### What is expected
Give every line of text in the items below as a numbered list, leaving out blank lines. Leave the pictures out of your answer.

__________

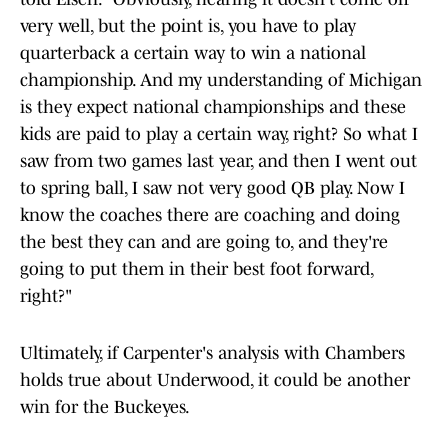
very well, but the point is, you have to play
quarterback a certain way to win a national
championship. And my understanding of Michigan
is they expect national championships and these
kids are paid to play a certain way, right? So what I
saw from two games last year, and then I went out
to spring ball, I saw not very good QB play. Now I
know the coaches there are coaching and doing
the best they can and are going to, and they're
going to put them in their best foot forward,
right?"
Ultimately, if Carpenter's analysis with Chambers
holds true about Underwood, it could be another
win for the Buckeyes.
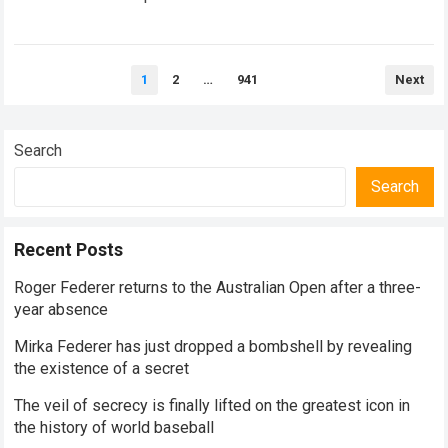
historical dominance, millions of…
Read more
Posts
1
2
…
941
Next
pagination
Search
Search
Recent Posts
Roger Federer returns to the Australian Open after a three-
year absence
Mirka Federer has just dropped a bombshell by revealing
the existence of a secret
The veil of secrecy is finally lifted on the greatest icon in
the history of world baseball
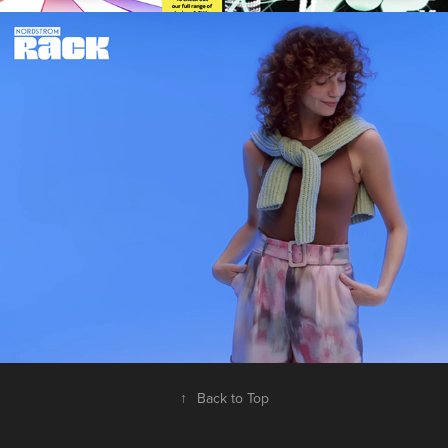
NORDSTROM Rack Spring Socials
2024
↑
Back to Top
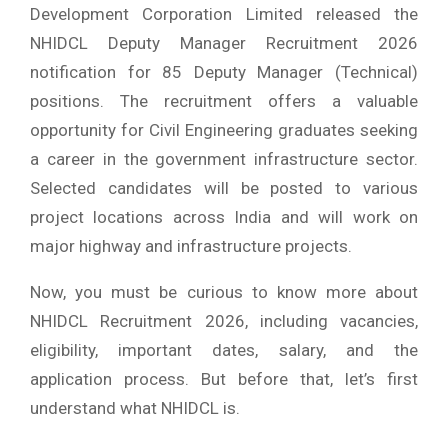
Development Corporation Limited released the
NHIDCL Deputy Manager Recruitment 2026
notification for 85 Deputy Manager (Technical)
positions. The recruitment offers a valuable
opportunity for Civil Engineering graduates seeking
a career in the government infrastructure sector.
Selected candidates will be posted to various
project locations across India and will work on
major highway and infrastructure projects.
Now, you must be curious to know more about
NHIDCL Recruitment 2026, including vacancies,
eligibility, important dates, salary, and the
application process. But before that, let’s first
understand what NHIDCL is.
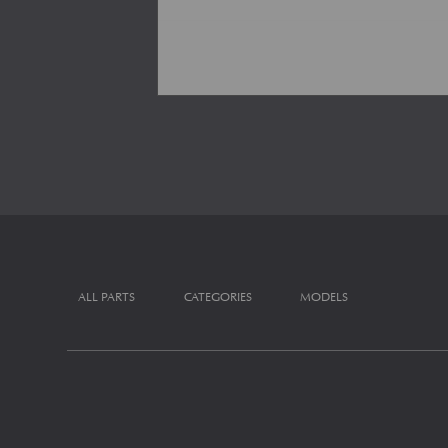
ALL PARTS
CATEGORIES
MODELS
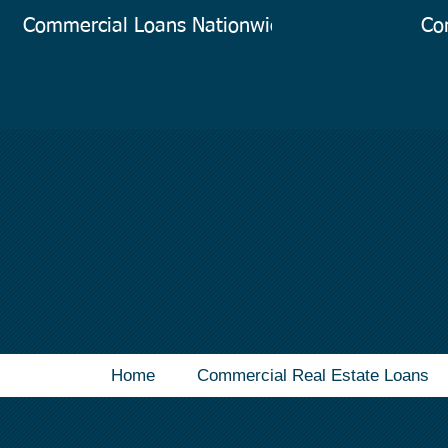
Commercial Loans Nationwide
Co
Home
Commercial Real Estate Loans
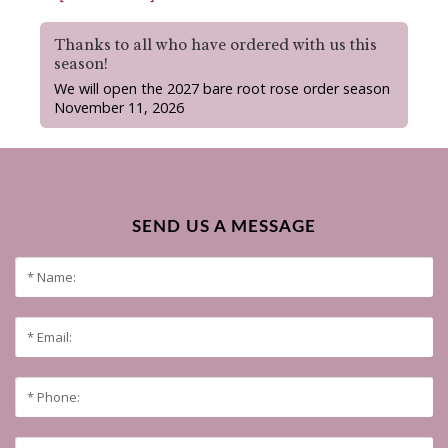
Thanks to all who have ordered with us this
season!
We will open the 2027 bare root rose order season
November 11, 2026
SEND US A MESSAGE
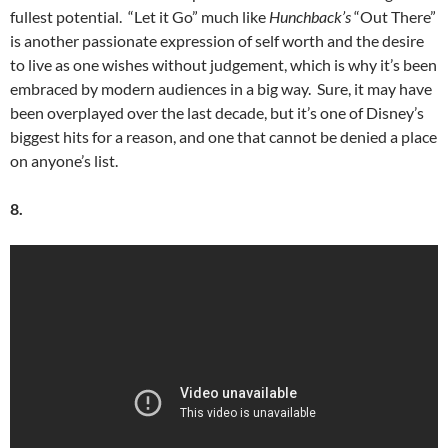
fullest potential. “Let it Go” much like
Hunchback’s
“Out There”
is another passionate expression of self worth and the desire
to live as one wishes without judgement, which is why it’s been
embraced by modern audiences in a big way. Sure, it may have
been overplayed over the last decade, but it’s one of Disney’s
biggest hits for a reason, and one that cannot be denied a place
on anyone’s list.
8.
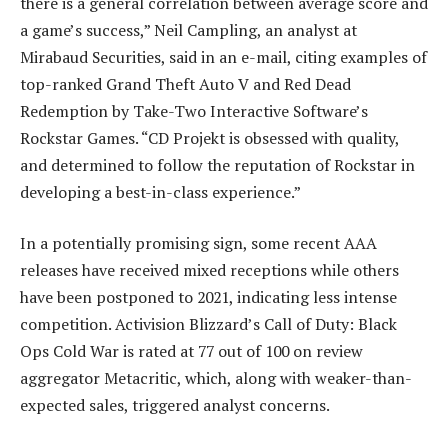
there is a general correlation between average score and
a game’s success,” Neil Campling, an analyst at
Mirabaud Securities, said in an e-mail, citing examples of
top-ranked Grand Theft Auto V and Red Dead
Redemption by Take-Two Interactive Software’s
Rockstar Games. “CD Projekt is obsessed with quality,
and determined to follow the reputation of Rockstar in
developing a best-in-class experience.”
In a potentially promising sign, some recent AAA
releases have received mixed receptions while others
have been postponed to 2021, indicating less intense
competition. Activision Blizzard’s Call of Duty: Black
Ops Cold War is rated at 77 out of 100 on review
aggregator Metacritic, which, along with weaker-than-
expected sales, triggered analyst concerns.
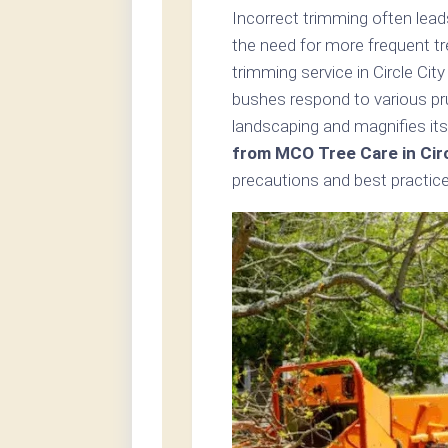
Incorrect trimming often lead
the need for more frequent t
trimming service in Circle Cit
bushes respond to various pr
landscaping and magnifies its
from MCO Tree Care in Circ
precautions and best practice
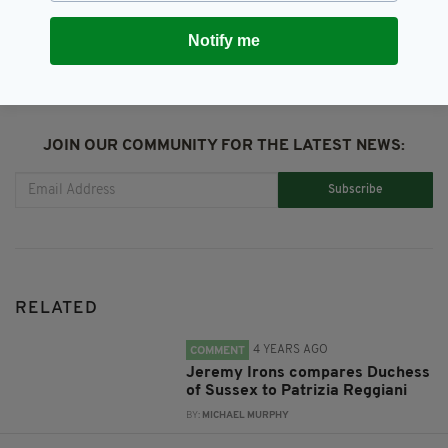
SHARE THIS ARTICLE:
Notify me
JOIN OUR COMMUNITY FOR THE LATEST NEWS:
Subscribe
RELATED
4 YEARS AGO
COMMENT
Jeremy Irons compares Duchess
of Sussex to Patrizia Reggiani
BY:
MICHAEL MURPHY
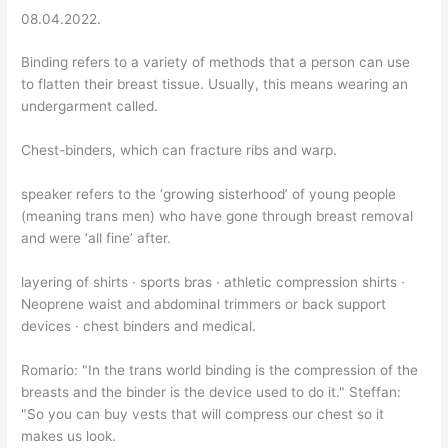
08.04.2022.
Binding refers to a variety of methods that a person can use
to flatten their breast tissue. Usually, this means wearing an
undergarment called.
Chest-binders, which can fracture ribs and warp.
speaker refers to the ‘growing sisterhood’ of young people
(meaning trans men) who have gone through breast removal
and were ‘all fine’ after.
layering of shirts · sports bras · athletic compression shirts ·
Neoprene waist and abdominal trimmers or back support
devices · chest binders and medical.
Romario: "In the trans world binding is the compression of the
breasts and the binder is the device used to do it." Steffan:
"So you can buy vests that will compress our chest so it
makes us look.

__________

### Output of the exercise
1. very well, but the point is, you have to play
2. quarterback a certain way to win a national
3. championship. And my understanding of Michigan
4. is they expect national championships and these
5. kids are paid to play a certain way, right? So what I
6. saw from two games last year, and then I went out
7. to spring ball, I saw not very good QB play. Now I
8. know the coaches there are coaching and doing
9. the best they can and are going to, and they're
10. going to put them in their best foot forward,
11. right?"
12. Ultimately, if Carpenter's analysis with Chambers
13. holds true about Underwood, it could be another
14. win for the Buckeyes.
15. historical dominance, millions of…
16. Read more
17. Posts
18. 1
19. 2
20. …
21. 941
22. Next
23. pagination
24. Search
25. Search
26. Recent Posts
27. Roger Federer returns to the Australian Open after a three-
28. year absence
29. Mirka Federer has just dropped a bombshell by revealing
30. the existence of a secret
31. The veil of secrecy is finally lifted on the greatest icon in
32. the history of world baseball
33. NORDSTROM Rack Spring Socials
34. 2024
35. ↑
36. Back to Top
37. Development Corporation Limited released the
38. NHIDCL Deputy Manager Recruitment 2026
39. notification for 85 Deputy Manager (Technical)
40. positions. The recruitment offers a valuable
41. opportunity for Civil Engineering graduates seeking
42. a career in the government infrastructure sector.
43. Selected candidates will be posted to various
44. project locations across India and will work on
45. major highway and infrastructure projects.
46. Now, you must be curious to know more about
47. NHIDCL Recruitment 2026, including vacancies,
48. eligibility, important dates, salary, and the
49. application process. But before that, let’s first
50. understand what NHIDCL is.
51. ALL PARTS
52. CATEGORIES
53. MODELS
54. Commercial Loans Nationwide
55. Co
56. Home
57. Commercial Real Estate Loans
58. Thanks to all who have ordered with us this
59. season!
60. We will open the 2027 bare root rose order season
61. November 11, 2026
62. SEND US A MESSAGE
63. fullest potential. “Let it Go” much like
64. Hunchback’s
65. “Out There”
66. is another passionate expression of self worth and the desire
67. to live as one wishes without judgement, which is why it’s been
68. embraced by modern audiences in a big way. Sure, it may have
69. been overplayed over the last decade, but it’s one of Disney’s
70. biggest hits for a reason, and one that cannot be denied a place
71. on anyone’s list.
72. 8.
73. there is a general correlation between average score and
74. a game’s success,” Neil Campling, an analyst at
75. Mirabaud Securities, said in an e-mail, citing examples of
76. top-ranked Grand Theft Auto V and Red Dead
77. Redemption by Take-Two Interactive Software’s
78. Rockstar Games. “CD Projekt is obsessed with quality,
79. and determined to follow the reputation of Rockstar in
80. developing a best-in-class experience.”
81. In a potentially promising sign, some recent AAA
82. releases have received mixed receptions while others
83. have been postponed to 2021, indicating less intense
84. competition. Activision Blizzard’s Call of Duty: Black
85. Ops Cold War is rated at 77 out of 100 on review
86. aggregator Metacritic, which, along with weaker-than-
87. expected sales, triggered analyst concerns.
88. Incorrect trimming often lead
89. the need for more frequent t
90. trimming service in Circle Cit
91. bushes respond to various pr
92. landscaping and magnifies its
93. from MCO Tree Care in Circ
94. precautions and best practice
95. SHARE THIS ARTICLE:
96. Notify me
97. JOIN OUR COMMUNITY FOR THE LATEST NEWS:
98. Subscribe
99. RELATED
100. 4 YEARS AGO
101. COMMENT
102. Jeremy Irons compares Duchess
103. of Sussex to Patrizia Reggiani
104. BY:
105. MICHAEL MURPHY
106. 08.04.2022.
107. Binding refers to a variety of methods that a person can use
108. to flatten their breast tissue. Usually, this means wearing an
109. undergarment called.
110. Chest-binders, which can fracture ribs and warp.
111. speaker refers to the ‘growing sisterhood’ of young people
112. (meaning trans men) who have gone through breast removal
113. and were ‘all fine’ after.
114. layering of shirts · sports bras · athletic compression shirts ·
115. Neoprene waist and abdominal trimmers or back support
116. devices · chest binders and medical.
117. Romario: "In the trans world binding is the compression of the
118. breasts and the binder is the device used to do it." Steffan:
119. "So you can buy vests that will compress our chest so it
120. makes us look.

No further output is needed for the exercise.